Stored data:
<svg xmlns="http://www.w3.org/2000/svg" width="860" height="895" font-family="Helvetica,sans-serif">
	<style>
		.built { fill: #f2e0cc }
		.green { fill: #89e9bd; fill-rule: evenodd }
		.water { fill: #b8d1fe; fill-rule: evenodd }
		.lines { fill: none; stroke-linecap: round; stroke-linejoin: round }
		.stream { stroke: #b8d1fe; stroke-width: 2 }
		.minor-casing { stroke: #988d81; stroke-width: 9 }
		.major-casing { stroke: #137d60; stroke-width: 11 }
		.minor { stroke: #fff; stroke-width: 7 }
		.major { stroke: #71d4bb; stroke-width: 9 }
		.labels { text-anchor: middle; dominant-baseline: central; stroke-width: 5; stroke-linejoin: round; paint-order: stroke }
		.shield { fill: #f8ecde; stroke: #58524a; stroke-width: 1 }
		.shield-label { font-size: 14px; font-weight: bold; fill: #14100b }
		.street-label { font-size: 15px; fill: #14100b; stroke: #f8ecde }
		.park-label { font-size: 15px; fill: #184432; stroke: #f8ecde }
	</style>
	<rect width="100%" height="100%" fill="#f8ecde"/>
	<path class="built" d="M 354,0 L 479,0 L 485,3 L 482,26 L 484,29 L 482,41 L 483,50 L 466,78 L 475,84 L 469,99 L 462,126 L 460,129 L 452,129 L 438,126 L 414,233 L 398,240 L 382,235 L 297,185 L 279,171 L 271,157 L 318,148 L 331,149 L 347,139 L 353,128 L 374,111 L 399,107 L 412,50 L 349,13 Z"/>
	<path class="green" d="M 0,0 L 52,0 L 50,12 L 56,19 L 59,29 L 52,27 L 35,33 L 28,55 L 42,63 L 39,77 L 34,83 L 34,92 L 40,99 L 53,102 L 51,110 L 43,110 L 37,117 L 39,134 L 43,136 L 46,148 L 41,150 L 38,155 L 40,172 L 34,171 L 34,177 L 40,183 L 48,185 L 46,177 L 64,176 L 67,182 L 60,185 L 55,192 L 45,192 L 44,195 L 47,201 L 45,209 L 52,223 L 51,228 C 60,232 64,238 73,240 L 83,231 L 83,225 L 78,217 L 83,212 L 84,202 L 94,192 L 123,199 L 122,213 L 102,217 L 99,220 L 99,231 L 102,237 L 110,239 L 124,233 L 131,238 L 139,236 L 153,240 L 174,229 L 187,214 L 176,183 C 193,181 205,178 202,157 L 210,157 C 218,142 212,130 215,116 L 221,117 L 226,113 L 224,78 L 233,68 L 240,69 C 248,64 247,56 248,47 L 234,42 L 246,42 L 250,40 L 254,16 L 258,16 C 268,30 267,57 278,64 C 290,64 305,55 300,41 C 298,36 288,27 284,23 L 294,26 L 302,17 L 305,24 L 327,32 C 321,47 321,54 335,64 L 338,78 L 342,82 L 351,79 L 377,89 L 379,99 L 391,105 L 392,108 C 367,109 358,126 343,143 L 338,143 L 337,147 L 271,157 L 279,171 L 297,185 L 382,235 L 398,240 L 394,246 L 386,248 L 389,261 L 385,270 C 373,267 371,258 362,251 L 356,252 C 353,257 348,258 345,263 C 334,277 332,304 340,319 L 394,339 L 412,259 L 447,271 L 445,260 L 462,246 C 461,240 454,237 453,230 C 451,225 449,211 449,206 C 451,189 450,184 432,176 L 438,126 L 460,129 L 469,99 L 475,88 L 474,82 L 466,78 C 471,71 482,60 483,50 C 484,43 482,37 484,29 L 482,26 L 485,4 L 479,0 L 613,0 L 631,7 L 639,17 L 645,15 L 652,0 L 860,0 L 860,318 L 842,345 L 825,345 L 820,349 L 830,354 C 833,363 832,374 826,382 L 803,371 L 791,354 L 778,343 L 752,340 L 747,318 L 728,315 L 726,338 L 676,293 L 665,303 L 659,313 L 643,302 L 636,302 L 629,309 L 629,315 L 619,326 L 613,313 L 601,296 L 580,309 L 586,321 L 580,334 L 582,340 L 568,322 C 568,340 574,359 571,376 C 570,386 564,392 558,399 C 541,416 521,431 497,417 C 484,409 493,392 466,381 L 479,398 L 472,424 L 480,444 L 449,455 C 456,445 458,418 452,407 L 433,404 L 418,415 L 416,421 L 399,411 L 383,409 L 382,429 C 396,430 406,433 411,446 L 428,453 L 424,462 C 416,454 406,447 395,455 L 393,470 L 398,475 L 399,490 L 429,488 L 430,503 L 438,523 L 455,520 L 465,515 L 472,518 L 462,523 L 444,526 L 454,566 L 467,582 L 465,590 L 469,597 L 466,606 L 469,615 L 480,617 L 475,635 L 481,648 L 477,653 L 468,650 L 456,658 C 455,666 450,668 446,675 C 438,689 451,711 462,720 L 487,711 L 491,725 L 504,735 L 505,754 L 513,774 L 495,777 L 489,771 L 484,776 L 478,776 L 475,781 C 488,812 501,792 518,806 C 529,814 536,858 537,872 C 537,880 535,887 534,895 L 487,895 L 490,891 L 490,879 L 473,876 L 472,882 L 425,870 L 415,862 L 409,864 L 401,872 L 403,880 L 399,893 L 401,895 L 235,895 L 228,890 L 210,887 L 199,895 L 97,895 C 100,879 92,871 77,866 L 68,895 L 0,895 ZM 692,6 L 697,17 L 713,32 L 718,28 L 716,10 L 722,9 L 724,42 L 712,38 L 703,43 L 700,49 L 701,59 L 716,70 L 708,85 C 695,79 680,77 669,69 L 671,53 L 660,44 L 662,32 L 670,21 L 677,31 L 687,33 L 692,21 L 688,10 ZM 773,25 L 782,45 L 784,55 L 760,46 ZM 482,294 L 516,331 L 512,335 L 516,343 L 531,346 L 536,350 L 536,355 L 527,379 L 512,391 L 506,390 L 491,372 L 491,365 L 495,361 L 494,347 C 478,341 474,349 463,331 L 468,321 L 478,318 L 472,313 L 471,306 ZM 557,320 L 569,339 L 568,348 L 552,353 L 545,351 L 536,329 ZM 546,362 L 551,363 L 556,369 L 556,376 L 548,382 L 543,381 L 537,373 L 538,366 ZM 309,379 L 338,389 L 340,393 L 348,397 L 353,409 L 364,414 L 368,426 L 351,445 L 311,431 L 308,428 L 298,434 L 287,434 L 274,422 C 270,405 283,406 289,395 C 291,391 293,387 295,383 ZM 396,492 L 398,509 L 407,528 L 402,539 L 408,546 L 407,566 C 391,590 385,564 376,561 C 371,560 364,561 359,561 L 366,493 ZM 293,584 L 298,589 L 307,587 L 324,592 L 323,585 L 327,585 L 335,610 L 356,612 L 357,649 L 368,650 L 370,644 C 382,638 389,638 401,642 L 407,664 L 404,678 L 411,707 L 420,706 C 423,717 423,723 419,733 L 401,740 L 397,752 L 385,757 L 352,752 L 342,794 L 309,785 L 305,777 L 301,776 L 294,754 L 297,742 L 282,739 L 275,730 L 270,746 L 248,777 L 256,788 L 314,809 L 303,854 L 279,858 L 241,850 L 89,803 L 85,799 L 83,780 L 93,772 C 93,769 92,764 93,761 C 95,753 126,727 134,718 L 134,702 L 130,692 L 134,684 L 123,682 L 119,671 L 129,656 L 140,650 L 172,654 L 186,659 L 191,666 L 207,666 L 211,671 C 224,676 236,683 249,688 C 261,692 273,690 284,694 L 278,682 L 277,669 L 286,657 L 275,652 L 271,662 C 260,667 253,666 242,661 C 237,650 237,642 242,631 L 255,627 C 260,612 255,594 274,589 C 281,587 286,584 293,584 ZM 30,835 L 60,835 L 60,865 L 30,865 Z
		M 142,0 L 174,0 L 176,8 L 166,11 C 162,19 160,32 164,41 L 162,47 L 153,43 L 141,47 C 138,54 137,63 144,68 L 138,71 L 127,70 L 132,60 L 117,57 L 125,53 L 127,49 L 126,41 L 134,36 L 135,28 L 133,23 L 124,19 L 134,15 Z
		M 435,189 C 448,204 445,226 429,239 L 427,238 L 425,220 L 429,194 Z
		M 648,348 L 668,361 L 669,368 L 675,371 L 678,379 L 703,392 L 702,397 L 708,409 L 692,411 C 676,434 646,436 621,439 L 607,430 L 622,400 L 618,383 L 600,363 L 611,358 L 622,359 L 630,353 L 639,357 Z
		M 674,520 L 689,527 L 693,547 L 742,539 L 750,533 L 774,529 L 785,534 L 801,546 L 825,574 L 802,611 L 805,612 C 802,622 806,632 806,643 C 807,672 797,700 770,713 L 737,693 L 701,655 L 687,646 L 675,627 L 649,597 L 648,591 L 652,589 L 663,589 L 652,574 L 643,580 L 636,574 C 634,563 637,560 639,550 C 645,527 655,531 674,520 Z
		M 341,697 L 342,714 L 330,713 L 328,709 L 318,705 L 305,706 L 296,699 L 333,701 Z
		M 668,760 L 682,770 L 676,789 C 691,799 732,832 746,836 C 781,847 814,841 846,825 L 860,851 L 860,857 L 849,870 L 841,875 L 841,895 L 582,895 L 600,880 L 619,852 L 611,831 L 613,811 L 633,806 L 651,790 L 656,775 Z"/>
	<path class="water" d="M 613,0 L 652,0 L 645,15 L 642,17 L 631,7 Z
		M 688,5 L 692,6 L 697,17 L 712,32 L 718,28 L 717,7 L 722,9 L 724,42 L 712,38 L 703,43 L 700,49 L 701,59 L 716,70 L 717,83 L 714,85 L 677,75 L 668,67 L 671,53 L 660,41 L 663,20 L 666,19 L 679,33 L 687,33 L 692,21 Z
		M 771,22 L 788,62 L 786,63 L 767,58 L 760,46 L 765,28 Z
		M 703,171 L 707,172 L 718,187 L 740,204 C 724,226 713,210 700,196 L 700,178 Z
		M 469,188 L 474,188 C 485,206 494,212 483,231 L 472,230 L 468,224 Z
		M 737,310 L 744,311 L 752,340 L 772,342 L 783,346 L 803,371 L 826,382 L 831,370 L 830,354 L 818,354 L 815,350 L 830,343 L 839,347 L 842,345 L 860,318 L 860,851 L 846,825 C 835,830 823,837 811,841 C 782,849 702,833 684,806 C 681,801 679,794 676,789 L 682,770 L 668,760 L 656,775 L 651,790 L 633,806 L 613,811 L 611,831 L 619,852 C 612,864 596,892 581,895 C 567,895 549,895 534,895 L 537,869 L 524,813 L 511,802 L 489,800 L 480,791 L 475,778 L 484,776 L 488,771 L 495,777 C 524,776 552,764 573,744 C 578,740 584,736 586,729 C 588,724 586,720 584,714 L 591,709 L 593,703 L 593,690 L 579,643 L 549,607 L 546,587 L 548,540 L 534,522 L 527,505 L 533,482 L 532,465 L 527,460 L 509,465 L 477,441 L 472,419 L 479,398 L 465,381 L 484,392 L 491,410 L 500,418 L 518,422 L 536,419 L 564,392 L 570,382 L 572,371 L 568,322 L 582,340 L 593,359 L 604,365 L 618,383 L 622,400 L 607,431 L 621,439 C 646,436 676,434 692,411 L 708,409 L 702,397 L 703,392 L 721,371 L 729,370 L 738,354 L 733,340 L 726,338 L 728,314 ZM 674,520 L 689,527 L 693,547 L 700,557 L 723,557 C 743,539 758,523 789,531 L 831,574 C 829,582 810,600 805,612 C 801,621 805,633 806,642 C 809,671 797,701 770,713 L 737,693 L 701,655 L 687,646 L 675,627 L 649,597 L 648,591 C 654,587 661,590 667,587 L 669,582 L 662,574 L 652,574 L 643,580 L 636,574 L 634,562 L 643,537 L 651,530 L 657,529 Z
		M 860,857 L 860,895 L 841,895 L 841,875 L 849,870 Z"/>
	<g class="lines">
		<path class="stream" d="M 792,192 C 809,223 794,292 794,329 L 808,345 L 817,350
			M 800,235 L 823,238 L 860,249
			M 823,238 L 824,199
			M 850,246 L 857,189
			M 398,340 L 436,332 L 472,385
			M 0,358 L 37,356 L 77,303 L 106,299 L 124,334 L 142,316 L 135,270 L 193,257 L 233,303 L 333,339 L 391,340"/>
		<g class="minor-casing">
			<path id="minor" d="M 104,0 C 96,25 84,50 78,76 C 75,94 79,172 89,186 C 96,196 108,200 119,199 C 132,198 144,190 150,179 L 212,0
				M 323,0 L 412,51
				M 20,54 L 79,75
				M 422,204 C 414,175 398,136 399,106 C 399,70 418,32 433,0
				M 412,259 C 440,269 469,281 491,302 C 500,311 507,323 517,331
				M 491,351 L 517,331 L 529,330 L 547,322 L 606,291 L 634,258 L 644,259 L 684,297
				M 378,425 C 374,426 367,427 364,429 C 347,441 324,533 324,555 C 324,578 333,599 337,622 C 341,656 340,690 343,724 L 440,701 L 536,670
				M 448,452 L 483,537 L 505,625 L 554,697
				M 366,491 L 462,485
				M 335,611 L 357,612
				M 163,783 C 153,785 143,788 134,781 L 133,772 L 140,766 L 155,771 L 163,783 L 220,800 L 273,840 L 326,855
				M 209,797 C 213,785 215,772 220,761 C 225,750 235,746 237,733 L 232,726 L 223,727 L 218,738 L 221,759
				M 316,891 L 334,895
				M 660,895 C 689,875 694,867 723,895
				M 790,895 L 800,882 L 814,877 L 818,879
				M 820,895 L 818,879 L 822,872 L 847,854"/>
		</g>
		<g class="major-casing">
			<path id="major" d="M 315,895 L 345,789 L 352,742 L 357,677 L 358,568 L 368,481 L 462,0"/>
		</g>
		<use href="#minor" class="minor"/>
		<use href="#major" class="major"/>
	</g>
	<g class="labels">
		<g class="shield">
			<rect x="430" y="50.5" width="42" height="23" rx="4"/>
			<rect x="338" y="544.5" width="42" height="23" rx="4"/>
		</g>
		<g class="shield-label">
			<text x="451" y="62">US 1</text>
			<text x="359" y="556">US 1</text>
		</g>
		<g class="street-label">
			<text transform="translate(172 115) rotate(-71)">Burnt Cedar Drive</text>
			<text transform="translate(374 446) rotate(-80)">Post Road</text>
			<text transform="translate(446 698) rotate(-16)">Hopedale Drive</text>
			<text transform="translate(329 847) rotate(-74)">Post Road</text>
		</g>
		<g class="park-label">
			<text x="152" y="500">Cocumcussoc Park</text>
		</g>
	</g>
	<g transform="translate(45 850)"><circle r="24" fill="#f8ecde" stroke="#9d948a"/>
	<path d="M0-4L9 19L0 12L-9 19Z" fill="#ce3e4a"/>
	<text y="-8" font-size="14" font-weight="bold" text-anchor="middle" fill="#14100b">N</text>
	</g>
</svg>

## Aim of the exercise
Determine how many lines above contain the string "rule". Give only that number.

## Answer to the problem
2